Subtitling is the preferred multimedia content translation method in most European countries and for most genres, ensuring that audiovisual content is widely accessible across languages. The increasing use of multilingual multimedia through the internet, the popularity of DVDs, and the current European policies promoting linguistic diversity and audiovisual accessibility have all raised the demand for subtitling in recent years.
There is a clear need to optimise the productivity of current subtitle translation workflow processes, reducing costs and turnaround times while enhancing the consistency of the translation results.
SUMAT aims to increase the efficiency of professional subtitle translation through the introduction of statistical machine translation technology.
We are developing an online subtitle translation service for 9 European languages combined into 14 language pairs.
The Language Pairs
Why Use MT Technology?
Machine translation uses software to translate text from one natural language to another.
Statistical Machine Translation (SMT) is a way of generating translations on the basis of statistical models derived from the analysis of bilingual and monolingual text corpora.
SMT suits subtitles because:
- Subtitles are short, grammatically sound, textual units, whose linguistic properties fit well with state-of-the-art SMT models.
- The approach promotes the reusability of existing and new translations as training data.
The Rising Use Of Post-editing
The translation industry is embracing post-editing translation in domains where there are enough parallel bilingual corpora to customise machine translation engines.
This means that for trained human translators post-edited translation is an increasingly useful method that has been shown to achieve higher productivity than human translation alone.
The SUMAT Approach
To build customised SMT engines for subtitles, trained on large professional-quality parallel and monolingual subtitle corpora.
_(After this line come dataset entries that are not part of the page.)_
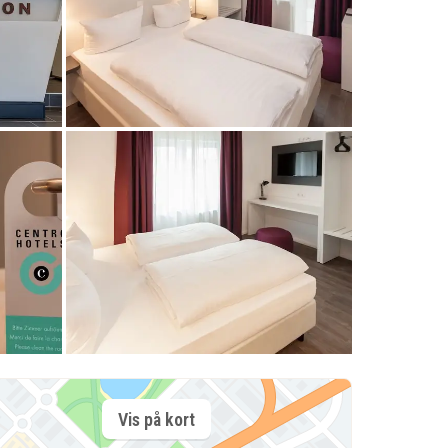
Vis på kort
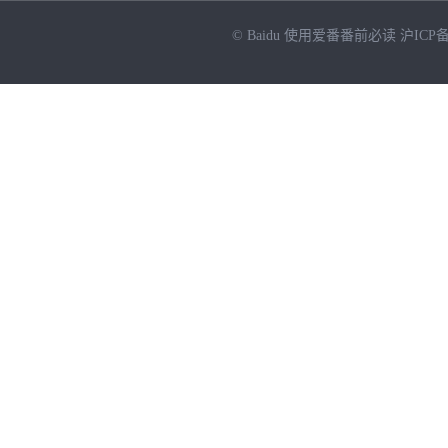
© Baidu
使用爱番番前必读
沪ICP备
NEW
HOT
暂时没有搜索结果…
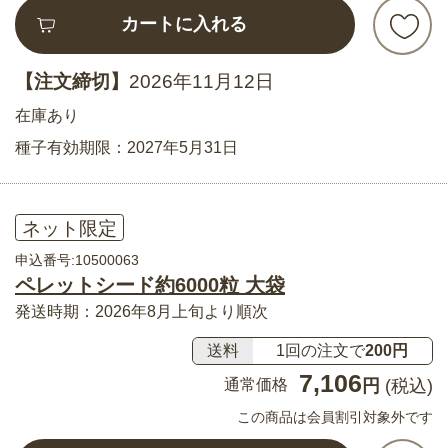
カートに入れる
【注文締切】
2026年11月12日
在庫あり
種子有効期限：2027年5月31日
ネット限定
申込番号:10500063
ペレットシード約6000粒 大袋
発送時期：2026年8月上旬より順次
送料
1回の注文で
200円
7,106
通常価格
円
(税込)
この商品は会員割引対象外です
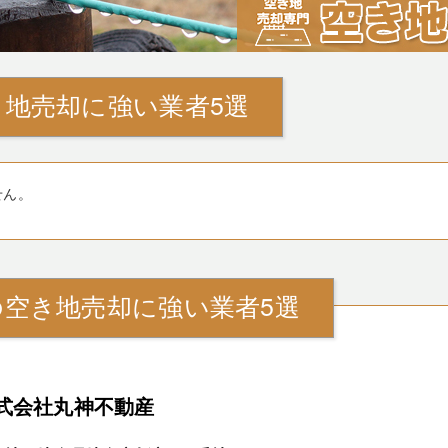
地売却に強い業者5選
せん。
の空き地売却に強い業者5選
式会社丸神不動産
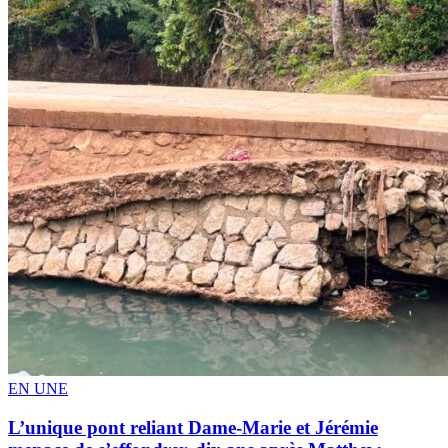
EN UNE
L’unique pont reliant Dame-Marie et Jérémie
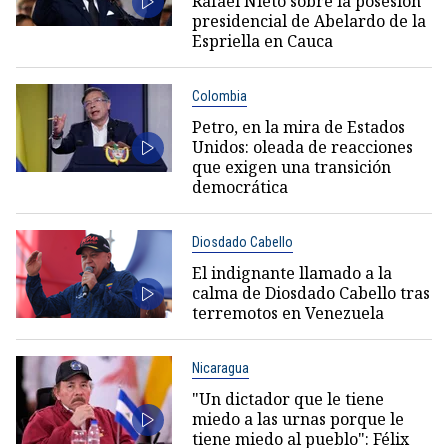
Rafael Nieto sobre la posesión
presidencial de Abelardo de la
Espriella en Cauca
Colombia
Petro, en la mira de Estados
Unidos: oleada de reacciones
que exigen una transición
democrática
Diosdado Cabello
El indignante llamado a la
calma de Diosdado Cabello tras
terremotos en Venezuela
Nicaragua
"Un dictador que le tiene
miedo a las urnas porque le
tiene miedo al pueblo": Félix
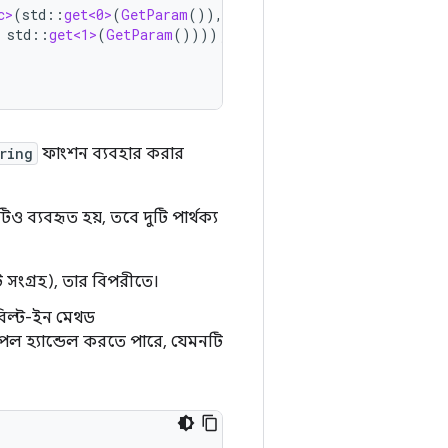
c>
(
std
::
get<0>
(
GetParam
()),
std
::
get<1>
(
GetParam
())));
ring
ফাংশন ব্যবহার করার
টিও ব্যবহৃত হয়, তবে দুটি পার্থক্য
টি সংগ্রহ), তার বিপরীতে।
বিল্ট-ইন মেথড
টাপল হ্যান্ডেল করতে পারে, যেমনটি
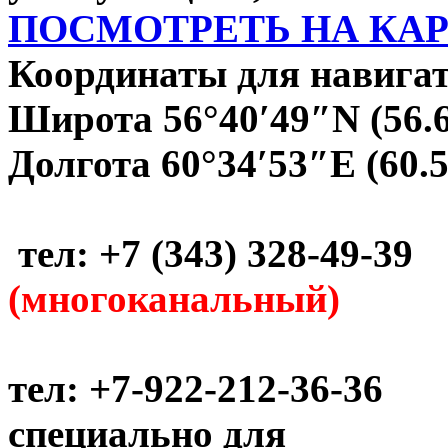
ПОСМОТРЕТЬ НА КА
Координаты для навигат
Широта 56°40′49″N (56.
Долгота 60°34′53″E (60.
тел: +7 (343) 328-49-39
(многоканальный)
тел: +7-922-212-36-36
специально для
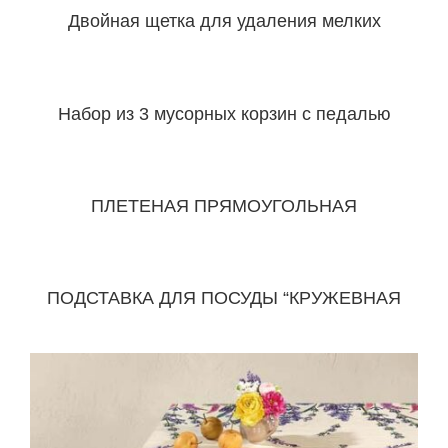
Двойная щетка для удаления мелких
частиц с ручкой
Набор из 3 мусорных корзин с педалью
ПЛЕТЕНАЯ ПРЯМОУГОЛЬНАЯ
ХЛЕБНИЦА С КРЫШКОЙ
ПОДСТАВКА ДЛЯ ПОСУДЫ “КРУЖЕВНАЯ
ГАЛАКТИКА”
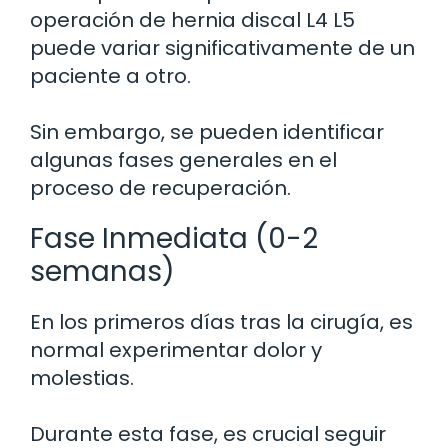
operación de hernia discal L4 L5
puede variar significativamente de un
paciente a otro.
Sin embargo, se pueden identificar
algunas fases generales en el
proceso de recuperación.
Fase Inmediata (0-2
semanas)
En los primeros días tras la cirugía, es
normal experimentar dolor y
molestias.
Durante esta fase, es crucial seguir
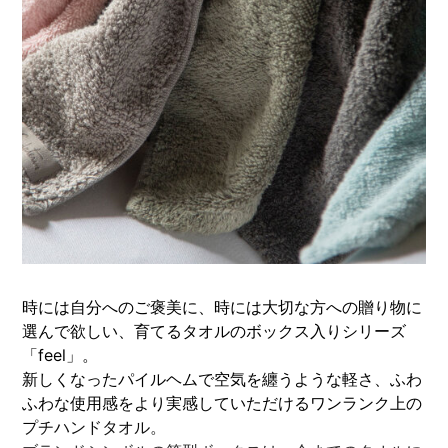
時には自分へのご褒美に、時には大切な方への贈り物に
選んで欲しい、育てるタオルのボックス入りシリーズ
「feel」。
新しくなったパイルヘムで空気を纏うような軽さ、ふわ
ふわな使用感をより実感していただけるワンランク上の
プチハンドタオル。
To evaluate the merits of this approach by:
1. Having professional subtitle translators judge the quality of machine-translated subtitles through quality ranking scales.
2. Measuring the productivity gain achieved by post-editing machine-translated subtitles, compared to starting the translation process from scratch.
For each of the language pairs in the project, large amounts (ca.1 million subtitles on average) of professional quality parallel subtitle corpora have been collected and prepared for SMT training purposes.
Various technical approaches have been explored with the aim of improving SMT performance:
- Subtitle vs. sentence alignment
- Factored and syntax-based models
- Named Entity Recognition & Compound Splitting
- Augmented phrase-tables
- Mixed models for translation domain adaptation
A prototype online service has been developed and is currently being refined. The final service will be based on the requirements and specifications provided by professional users in the consortium.
Evaluation by professional subtitle translators is under way. Two evaluation rounds are foreseen:
- Round 1: Subtitle translators are scoring individual subtitles and categorising the errors found with the aim of analysing the quality of the SMT outputs. Their feedback is being used to refine the SMT engines.
- Round 2: The productivity gain that can be achieved through the use of the SUMAT approach will be measured.
Evaluation results and the Online Service will be finalised by Q1 2014.